Just who the asylum seekers are and where they came from has not yet been made public. But Johanne Nadeau, spokeswoman for Citizenship and Immigration Canada, said the four arrived from countries whose citizens do not require a visitor’s visa to enter Canada.
Nadeau also confirmed the claimants are not among the 27,000 foreign nationals — including athletes, team officials, Olympic officials, workers and members of the media — who are in Vancouver under a special streamlined accreditation process designed to support the Olympic and Paralympic Games.
Rather, “they indicated that they originally came to Canada to see the Games and then made a refugee claim,” Nadeau said in an e-mail to the Vancouver Sun.
Nadeau said she couldn’t discuss the origin of the claimants because of privacy laws.
However, Richard Kurland, a Vancouver-based immigration policy analyst, suggested the asylum seekers may have come from Hungary or Slovenia, which are among the top source countries for refugees to Canada recently, in large part due to large populations of Roma people.
The Roma — many of whom have claimed ethnic persecution in their home countries — can be found throughout Europe, but travel to Canada is restricted for most by a visa requirement.
Canada has historically seen an influx in refugee numbers during major international sporting events.
During the Calgary Games in 1988, one person, rumoured to be a Romanian coach, sought asylum.
Six years later, 13 people applied for refugee status during the Victoria Commonwealth Games.

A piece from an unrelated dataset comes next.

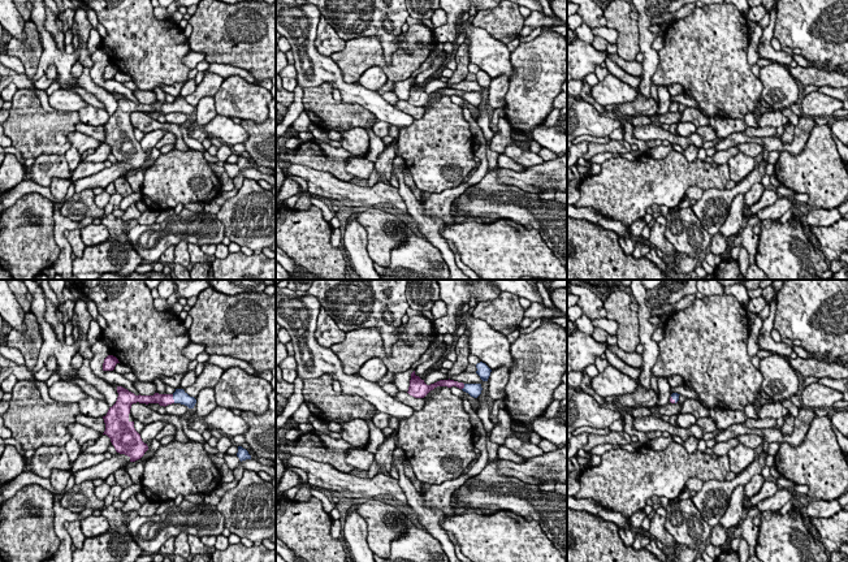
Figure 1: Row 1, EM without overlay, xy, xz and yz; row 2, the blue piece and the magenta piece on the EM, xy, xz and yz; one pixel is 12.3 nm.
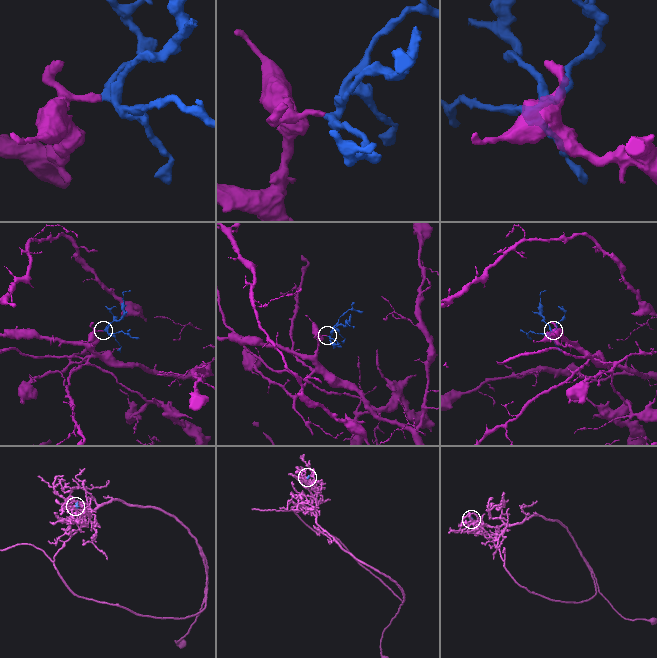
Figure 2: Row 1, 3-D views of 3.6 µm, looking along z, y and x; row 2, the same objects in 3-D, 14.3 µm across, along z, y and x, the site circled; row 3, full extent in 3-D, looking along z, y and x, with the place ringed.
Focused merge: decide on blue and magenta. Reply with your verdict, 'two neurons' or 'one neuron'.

Among them was Daniel Igali, the Nigerian-born wrestler who went on to win gold for Canada during the 2000 Olympics in Sydney.
Now a resident of Surrey, Igali was among the celebrated torchbearers for the 2010 Games.
In 1999, six Cubans made asylum claims, including a journalist, during the Pan American Games in Winnipeg.
Nadeau said the four recent claimants will have their cases processed individually. “Each case will be assessed according to its own merits,” she said.